When I was in 6th grade I had a "encouraging" experience. It began when I had my first middle school band concert. As you can imagine, our teacher played it up like it was such a big deal. We were all just as excited as nervous as we waited for our teacher to give us the OK to begin playing.

A few minutes later, our teacher gave the introduction for our first song "One Note Tune", which consisted of a single whole note played in unison by the whole band. We played our rather short song(if you can even call it that) and expected a thunderous round of applause by our parents and supporters. All we got was a couple of unsure looks and awkward slow claps. The audience wasn't sure whether we were warming up, resting for a couple of measures, or simply restarting the song, until our teacher said "And that was our first song!".

What an embarrassment the whole thing was, and here my brother is playing away his complex songs made of more than just whole notes, half notes, and quarter notes. Man how times have changed........but my trumpet playing goes on, despite this experience:D


Howdy Internet:D

WHOA! Finally my own blog....This is the first time I can finally say that I have actually used something other than email to communicate.
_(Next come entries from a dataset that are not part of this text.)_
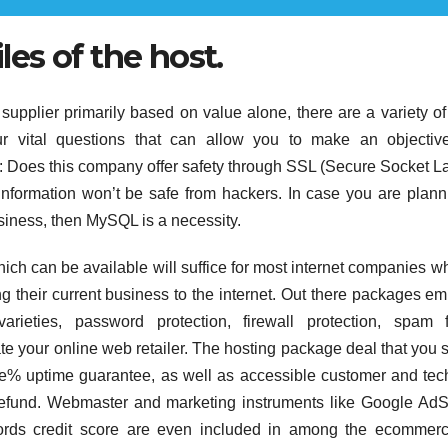
iles of the host.
supplier primarily based on value alone, there are a variety of
our vital questions that can allow you to make an objecti
: Does this company offer safety through SSL (Secure Socket L
rd information won’t be safe from hackers. In case you are plann
siness, then MySQL is a necessity.
h can be available will suffice for most internet companies w
g their current business to the internet. Out there packages e
arieties, password protection, firewall protection, spam fi
te your online web retailer. The hosting package deal that you 
ne% uptime guarantee, as well as accessible customer and tec
a refund. Webmaster and marketing instruments like Google Ad
ords credit score are even included in among the ecommerc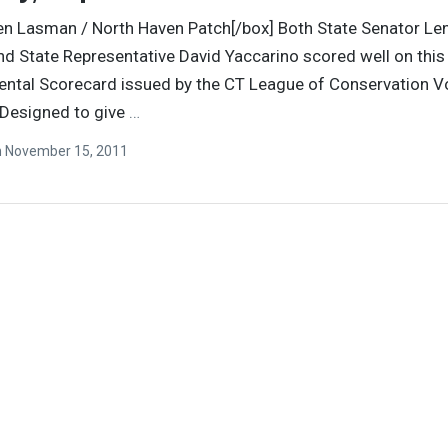
en Lasman / North Haven Patch[/box] Both State Senator Le
d State Representative David Yaccarino scored well on this 
ntal Scorecard issued by the CT League of Conservation V
 Designed to give
…
n
November 15, 2011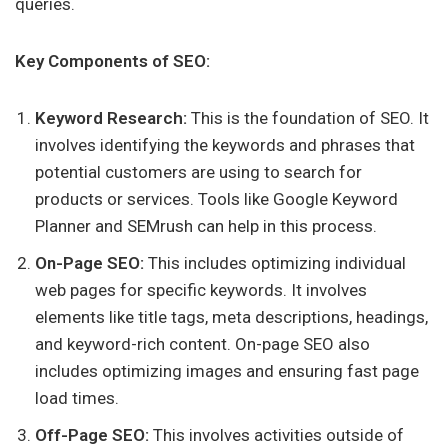
queries.
Key Components of SEO:
Keyword Research:
This is the foundation of SEO. It
involves identifying the keywords and phrases that
potential customers are using to search for
products or services. Tools like Google Keyword
Planner and SEMrush can help in this process.
On-Page SEO:
This includes optimizing individual
web pages for specific keywords. It involves
elements like title tags, meta descriptions, headings,
and keyword-rich content. On-page SEO also
includes optimizing images and ensuring fast page
load times.
Off-Page SEO:
This involves activities outside of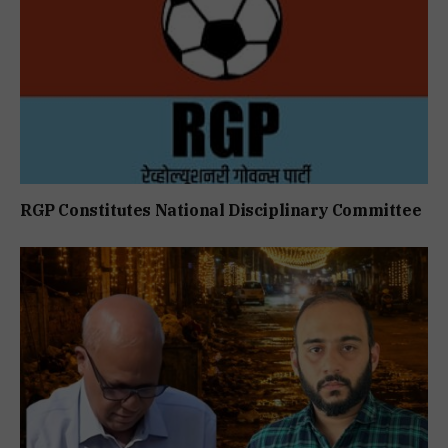
RGP Constitutes National Disciplinary Committee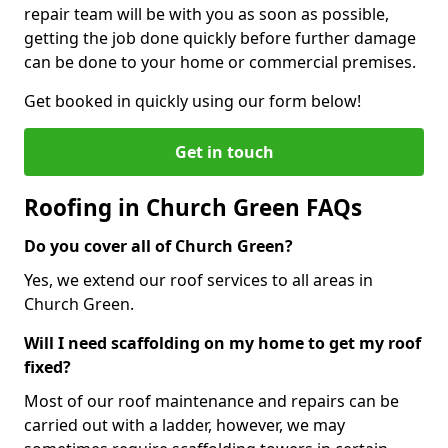
repair team will be with you as soon as possible,
getting the job done quickly before further damage
can be done to your home or commercial premises.
Get booked in quickly using our form below!
Get in touch
Roofing in Church Green FAQs
Do you cover all of Church Green?
Yes, we extend our roof services to all areas in
Church Green.
Will I need scaffolding on my home to get my roof
fixed?
Most of our roof maintenance and repairs can be
carried out with a ladder, however, we may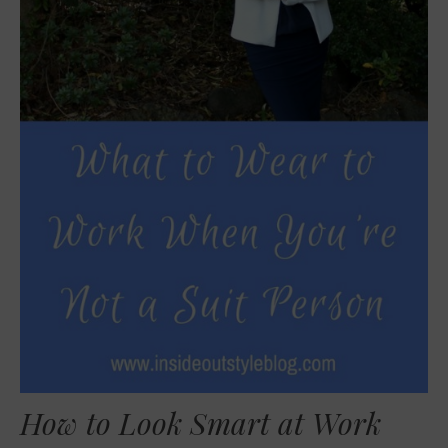
How to Look Smart at Work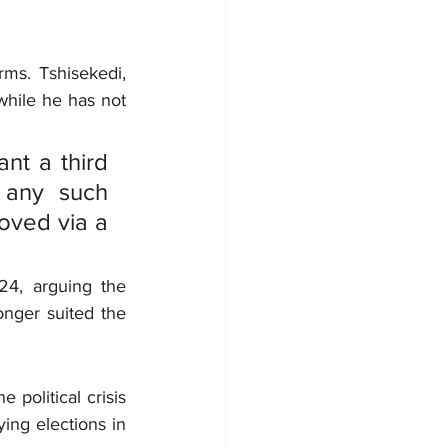
rms. Tshisekedi, 
hile he has not 
nt a third 
 any such 
oved via a 
24, arguing the 
nger suited the 
political crisis 
ing elections in 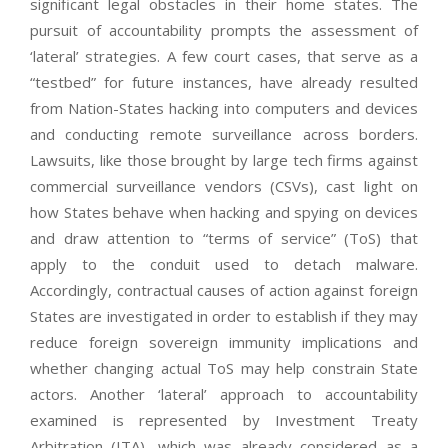
significant legal obstacles in their home states. The
pursuit of accountability prompts the assessment of
‘lateral’ strategies. A few court cases, that serve as a
“testbed” for future instances, have already resulted
from Nation-States hacking into computers and devices
and conducting remote surveillance across borders.
Lawsuits, like those brought by large tech firms against
commercial surveillance vendors (CSVs), cast light on
how States behave when hacking and spying on devices
and draw attention to “terms of service” (ToS) that
apply to the conduit used to detach malware.
Accordingly, contractual causes of action against foreign
States are investigated in order to establish if they may
reduce foreign sovereign immunity implications and
whether changing actual ToS may help constrain State
actors. Another ‘lateral’ approach to accountability
examined is represented by Investment Treaty
Arbitration (ITA), which was already considered as a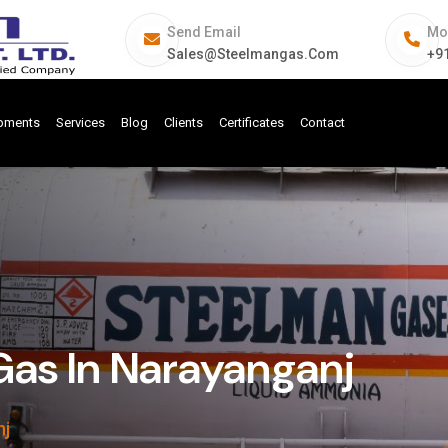
Send Email
Mo
Sales@steelmangas.com
+9
ipments
Services
Blog
Clients
Certificates
Contact
Gas In Narayanganj
nj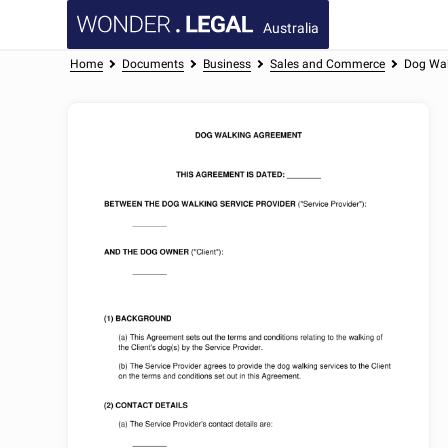
Australia
Home
Documents
Business
Sales and Commerce
Dog Wal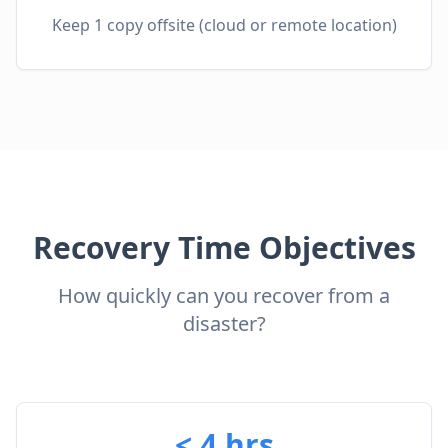
Keep 1 copy offsite (cloud or remote location)
Recovery Time Objectives
How quickly can you recover from a
disaster?
< 4 hrs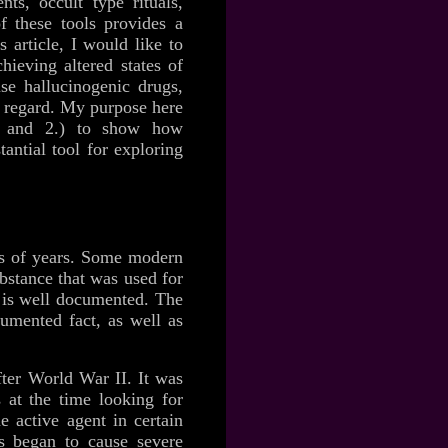
ts, occult type rituals,
of these tools provides a
 article, I would like to
ieving altered states of
use hallucinogenic drugs,
is regard. My purpose here
l, and 2.) to show how
antial tool for exploring
ds of years. Some modern
bstance that was used for
t is well documented. The
umented fact, as well as
ter World War II. It was
at the time looking for
e active agent in certain
es began to cause severe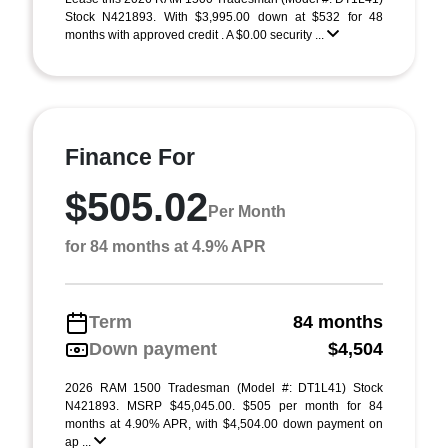
Stock N421893. With $3,995.00 down at $532 for 48
months with approved credit . A $0.00 security ...
Finance For
$505.02
Per Month
for 84 months at 4.9% APR
Term
84 months
Down payment
$4,504
2026 RAM 1500 Tradesman (Model #: DT1L41) Stock
N421893. MSRP $45,045.00. $505 per month for 84
months at 4.90% APR, with $4,504.00 down payment on
ap ...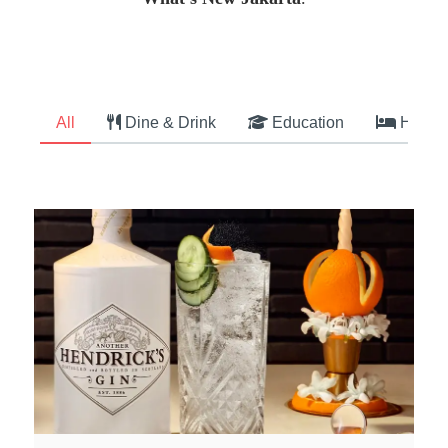
All
Dine & Drink
Education
Hotel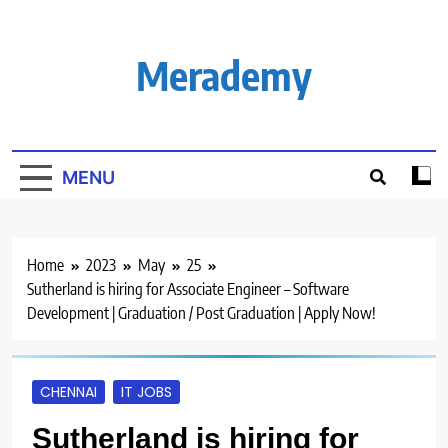
Skip
to
content
Merademy
MENU
Home
2023
May
25
Sutherland is hiring for Associate Engineer – Software
Development | Graduation / Post Graduation | Apply Now!
CHENNAI
IT JOBS
Sutherland is hiring for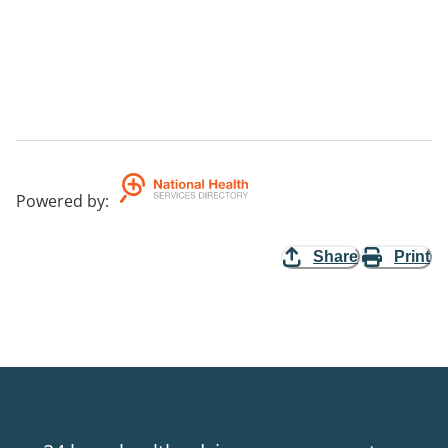
Powered by
:
Share
Print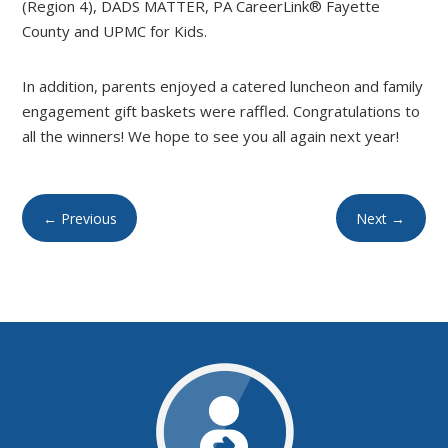
(Region 4), DADS MATTER, PA CareerLink® Fayette
County and UPMC for Kids.
In addition, parents enjoyed a catered luncheon and family
engagement gift baskets were raffled. Congratulations to
all the winners! We hope to see you all again next year!
←
Previous
Next
→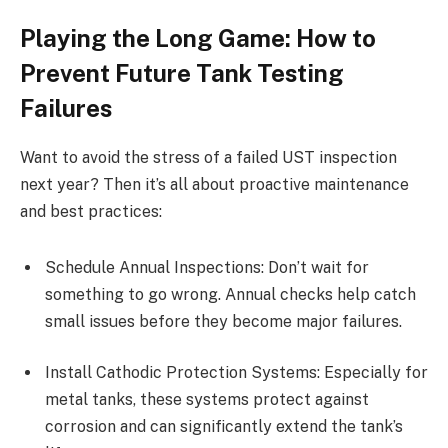
Playing the Long Game: How to
Prevent Future Tank Testing
Failures
Want to avoid the stress of a failed UST inspection
next year? Then it’s all about proactive maintenance
and best practices:
Schedule Annual Inspections: Don’t wait for
something to go wrong. Annual checks help catch
small issues before they become major failures.
Install Cathodic Protection Systems: Especially for
metal tanks, these systems protect against
corrosion and can significantly extend the tank’s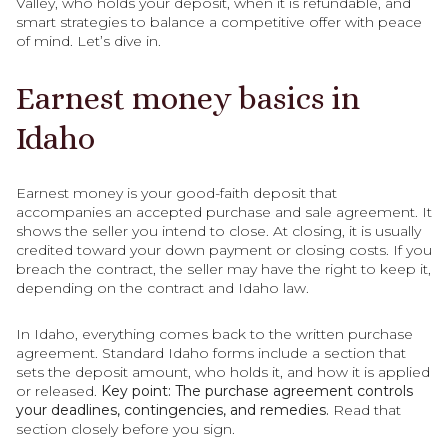
Valley, who holds your deposit, when it is refundable, and
smart strategies to balance a competitive offer with peace
of mind. Let’s dive in.
Earnest money basics in
Idaho
Earnest money is your good-faith deposit that
accompanies an accepted purchase and sale agreement. It
shows the seller you intend to close. At closing, it is usually
credited toward your down payment or closing costs. If you
breach the contract, the seller may have the right to keep it,
depending on the contract and Idaho law.
In Idaho, everything comes back to the written purchase
agreement. Standard Idaho forms include a section that
sets the deposit amount, who holds it, and how it is applied
or released.
Key point: The purchase agreement controls
your deadlines, contingencies, and remedies.
Read that
section closely before you sign.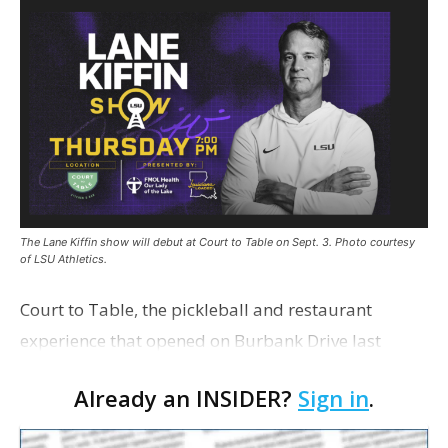
The Lane Kiffin show will debut at Court to Table on Sept. 3. Photo courtesy
of LSU Athletics.
Court to Table, the pickleball and restaurant
experience that opened on Burbank Drive last
summer, will serve as the new home for LSU Sports
Already an INSIDER?
Sign in
.
Network radio shows beginning with The Lane
Kiffin Show in …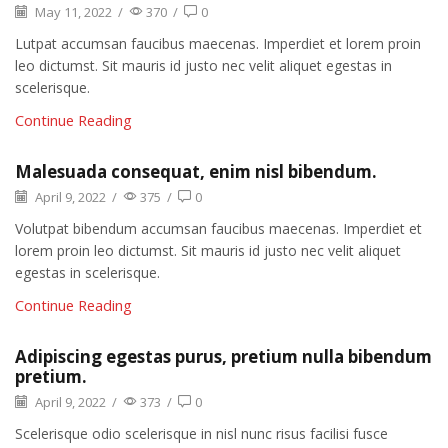
May 11, 2022
/
370
/
0
Lutpat accumsan faucibus maecenas. Imperdiet et lorem proin
leo dictumst. Sit mauris id justo nec velit aliquet egestas in
scelerisque.
Continue Reading
Malesuada consequat, enim nisl bibendum.
April 9, 2022
/
375
/
0
Volutpat bibendum accumsan faucibus maecenas. Imperdiet et
lorem proin leo dictumst. Sit mauris id justo nec velit aliquet
egestas in scelerisque.
Continue Reading
Adipiscing egestas purus, pretium nulla bibendum
pretium.
April 9, 2022
/
373
/
0
Scelerisque odio scelerisque in nisl nunc risus facilisi fusce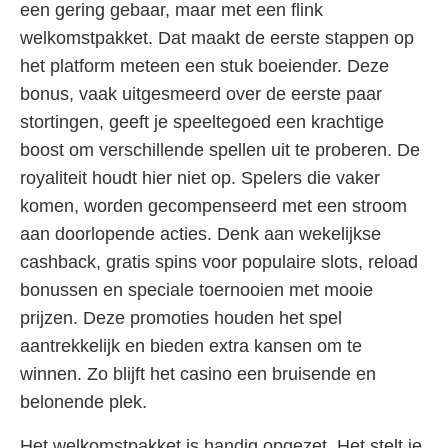
een gering gebaar, maar met een flink
welkomstpakket. Dat maakt de eerste stappen op
het platform meteen een stuk boeiender. Deze
bonus, vaak uitgesmeerd over de eerste paar
stortingen, geeft je speeltegoed een krachtige
boost om verschillende spellen uit te proberen. De
royaliteit houdt hier niet op. Spelers die vaker
komen, worden gecompenseerd met een stroom
aan doorlopende acties. Denk aan wekelijkse
cashback, gratis spins voor populaire slots, reload
bonussen en speciale toernooien met mooie
prijzen. Deze promoties houden het spel
aantrekkelijk en bieden extra kansen om te
winnen. Zo blijft het casino een bruisende en
belonende plek.
Het welkomstpakket is handig opgezet. Het stelt je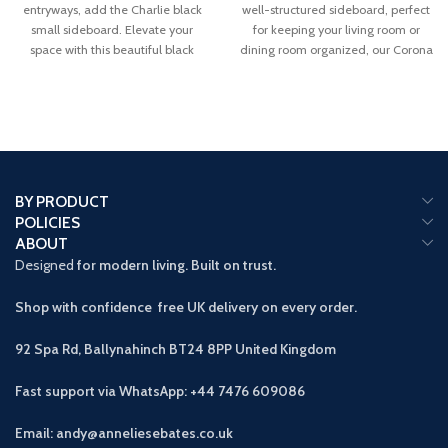
entryways, add the Charlie black
well-structured sideboard, perfect
small sideboard. Elevate your
for keeping your living room or
space with this beautiful black
dining room organized, our Corona
solid
BY PRODUCT
POLICIES
ABOUT
Designed
for modern living. Built on trust.
Shop with confidence free UK delivery on every order.
92 Spa Rd, Ballynahinch BT24 8PP
United Kingdom
Fast support via WhatsApp: +44 7476 609086
Email: andy@anneliesebates.co.uk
With no Facebook or Twitter, a blog is a big step towards me becoming internet addicted:D

As of right now I am still unsure as to what this will even be about(still dazed about my new blog). However, I hope it will become something that will bring a smile, or even a few laughs to a readers day. Who knows, maybe I will actually be lucky enough to have more than 10 people read this blog! (Please read this!) I think I have expressed my overall amazement and excitement by now.

Well, I'm off to ponder some more what to post about. So all I can say for now is: HOWDY INTERNET!!!!